(Dataset excerpts)
=== Begin Enclosure ===
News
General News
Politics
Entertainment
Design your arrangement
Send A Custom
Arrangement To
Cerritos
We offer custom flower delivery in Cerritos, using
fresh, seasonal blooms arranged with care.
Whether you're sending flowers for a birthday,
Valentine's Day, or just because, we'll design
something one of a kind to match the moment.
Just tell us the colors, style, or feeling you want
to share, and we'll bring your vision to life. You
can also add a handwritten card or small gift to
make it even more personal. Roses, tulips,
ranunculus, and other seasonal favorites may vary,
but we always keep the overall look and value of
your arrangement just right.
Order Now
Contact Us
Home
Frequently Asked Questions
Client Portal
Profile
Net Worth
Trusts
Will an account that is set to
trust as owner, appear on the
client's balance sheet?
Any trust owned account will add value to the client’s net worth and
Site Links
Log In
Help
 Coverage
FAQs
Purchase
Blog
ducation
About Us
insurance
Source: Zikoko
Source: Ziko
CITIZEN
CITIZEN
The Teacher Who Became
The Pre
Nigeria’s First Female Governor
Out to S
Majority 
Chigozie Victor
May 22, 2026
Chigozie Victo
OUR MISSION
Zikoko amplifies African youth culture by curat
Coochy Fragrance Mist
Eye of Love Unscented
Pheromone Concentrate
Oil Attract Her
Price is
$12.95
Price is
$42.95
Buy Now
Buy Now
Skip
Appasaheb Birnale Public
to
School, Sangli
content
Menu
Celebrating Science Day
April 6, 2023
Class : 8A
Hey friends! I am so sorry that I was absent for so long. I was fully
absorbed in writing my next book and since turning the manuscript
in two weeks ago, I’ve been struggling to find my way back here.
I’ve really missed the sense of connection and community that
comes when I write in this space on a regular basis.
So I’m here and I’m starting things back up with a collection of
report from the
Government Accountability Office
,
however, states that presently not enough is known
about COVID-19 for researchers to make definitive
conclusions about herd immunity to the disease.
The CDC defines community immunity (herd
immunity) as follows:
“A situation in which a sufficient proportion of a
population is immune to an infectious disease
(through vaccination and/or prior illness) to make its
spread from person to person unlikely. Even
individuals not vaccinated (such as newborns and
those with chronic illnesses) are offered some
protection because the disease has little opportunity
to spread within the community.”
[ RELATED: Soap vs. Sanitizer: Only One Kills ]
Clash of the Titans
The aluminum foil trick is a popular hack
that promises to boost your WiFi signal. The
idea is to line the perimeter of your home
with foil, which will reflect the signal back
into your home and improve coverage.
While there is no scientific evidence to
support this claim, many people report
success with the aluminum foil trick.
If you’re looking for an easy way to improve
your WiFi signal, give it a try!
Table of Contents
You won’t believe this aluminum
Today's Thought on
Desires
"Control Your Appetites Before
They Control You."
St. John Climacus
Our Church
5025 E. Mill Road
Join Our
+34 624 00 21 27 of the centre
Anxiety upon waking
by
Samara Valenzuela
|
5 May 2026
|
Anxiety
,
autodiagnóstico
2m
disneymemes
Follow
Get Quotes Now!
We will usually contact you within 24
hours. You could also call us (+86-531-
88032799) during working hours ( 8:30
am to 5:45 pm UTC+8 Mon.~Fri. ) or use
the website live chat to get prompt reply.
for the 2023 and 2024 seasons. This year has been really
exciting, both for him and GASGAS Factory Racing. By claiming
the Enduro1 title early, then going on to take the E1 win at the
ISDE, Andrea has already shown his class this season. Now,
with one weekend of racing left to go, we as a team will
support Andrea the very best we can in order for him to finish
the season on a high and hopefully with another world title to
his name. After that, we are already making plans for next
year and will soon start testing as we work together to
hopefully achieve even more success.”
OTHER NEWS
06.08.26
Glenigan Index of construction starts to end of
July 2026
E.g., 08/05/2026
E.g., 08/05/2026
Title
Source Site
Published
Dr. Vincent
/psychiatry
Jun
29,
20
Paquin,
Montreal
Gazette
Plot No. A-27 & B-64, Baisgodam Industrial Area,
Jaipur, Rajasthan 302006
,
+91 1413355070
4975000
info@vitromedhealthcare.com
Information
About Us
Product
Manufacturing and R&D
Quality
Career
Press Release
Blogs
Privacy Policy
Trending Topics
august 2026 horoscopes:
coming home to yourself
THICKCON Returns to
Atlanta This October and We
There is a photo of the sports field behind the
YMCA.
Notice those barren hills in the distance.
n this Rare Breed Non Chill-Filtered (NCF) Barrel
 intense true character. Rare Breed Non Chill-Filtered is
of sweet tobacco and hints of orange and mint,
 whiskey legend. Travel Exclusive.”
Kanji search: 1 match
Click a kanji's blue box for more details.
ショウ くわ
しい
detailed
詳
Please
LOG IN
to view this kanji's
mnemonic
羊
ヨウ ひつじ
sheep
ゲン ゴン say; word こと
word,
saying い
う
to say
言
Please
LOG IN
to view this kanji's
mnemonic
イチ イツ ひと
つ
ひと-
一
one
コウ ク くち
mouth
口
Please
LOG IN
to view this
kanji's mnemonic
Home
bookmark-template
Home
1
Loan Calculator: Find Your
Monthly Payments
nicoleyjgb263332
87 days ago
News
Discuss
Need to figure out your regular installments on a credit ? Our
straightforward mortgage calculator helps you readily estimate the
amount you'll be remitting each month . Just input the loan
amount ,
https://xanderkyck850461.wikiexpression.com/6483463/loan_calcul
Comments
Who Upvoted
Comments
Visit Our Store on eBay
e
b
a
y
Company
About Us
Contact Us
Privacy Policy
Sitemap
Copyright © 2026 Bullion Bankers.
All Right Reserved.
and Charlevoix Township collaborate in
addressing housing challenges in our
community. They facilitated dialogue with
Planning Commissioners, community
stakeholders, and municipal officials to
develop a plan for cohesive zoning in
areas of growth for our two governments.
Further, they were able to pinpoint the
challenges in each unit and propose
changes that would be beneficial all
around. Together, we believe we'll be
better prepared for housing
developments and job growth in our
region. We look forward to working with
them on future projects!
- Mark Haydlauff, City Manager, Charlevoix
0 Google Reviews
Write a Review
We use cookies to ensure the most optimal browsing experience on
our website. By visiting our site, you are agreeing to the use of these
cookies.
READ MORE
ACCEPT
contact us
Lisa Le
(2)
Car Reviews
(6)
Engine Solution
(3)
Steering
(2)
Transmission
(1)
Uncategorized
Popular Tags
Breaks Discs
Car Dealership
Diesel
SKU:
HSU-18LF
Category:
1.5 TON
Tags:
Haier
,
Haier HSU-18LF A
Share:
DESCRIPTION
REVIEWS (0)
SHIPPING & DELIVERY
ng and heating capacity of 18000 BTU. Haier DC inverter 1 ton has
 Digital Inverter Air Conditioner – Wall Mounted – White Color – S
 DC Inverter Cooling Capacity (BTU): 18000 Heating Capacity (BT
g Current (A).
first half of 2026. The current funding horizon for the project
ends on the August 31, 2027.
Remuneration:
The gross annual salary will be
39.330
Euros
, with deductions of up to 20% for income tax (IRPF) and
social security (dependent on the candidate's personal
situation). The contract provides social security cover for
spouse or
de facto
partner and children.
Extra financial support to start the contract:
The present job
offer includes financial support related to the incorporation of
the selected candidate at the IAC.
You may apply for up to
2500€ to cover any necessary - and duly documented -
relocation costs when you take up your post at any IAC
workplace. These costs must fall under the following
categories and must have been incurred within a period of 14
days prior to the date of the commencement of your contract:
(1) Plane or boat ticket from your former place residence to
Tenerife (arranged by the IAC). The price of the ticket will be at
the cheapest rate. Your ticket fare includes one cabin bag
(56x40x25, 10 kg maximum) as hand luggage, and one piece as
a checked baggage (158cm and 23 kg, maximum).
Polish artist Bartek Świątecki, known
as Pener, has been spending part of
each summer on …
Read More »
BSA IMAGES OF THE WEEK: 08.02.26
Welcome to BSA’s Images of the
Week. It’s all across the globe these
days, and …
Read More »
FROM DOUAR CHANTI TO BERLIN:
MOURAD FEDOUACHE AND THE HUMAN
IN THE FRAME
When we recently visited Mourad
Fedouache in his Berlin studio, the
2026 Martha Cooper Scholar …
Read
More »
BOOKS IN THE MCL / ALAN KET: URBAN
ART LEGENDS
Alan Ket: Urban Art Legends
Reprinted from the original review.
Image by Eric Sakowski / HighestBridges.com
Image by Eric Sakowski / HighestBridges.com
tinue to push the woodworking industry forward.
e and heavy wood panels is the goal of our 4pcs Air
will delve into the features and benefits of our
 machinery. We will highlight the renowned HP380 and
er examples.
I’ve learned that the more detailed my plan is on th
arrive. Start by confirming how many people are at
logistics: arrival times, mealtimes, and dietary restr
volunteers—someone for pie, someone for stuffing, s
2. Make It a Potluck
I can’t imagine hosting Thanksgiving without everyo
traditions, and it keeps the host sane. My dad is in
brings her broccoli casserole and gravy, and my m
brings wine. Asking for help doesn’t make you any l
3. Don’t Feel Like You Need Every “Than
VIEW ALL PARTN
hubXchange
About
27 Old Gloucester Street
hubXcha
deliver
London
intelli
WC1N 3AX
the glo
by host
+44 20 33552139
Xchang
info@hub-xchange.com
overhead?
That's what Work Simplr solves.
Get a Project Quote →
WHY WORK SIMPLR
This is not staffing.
=== End Enclosure ===
Work to complete:
From the items above, pull out every line containing the string "website". Case matters.

Answer section:
the website live chat to get prompt reply.
our website. By visiting our site, you are agreeing to the use of these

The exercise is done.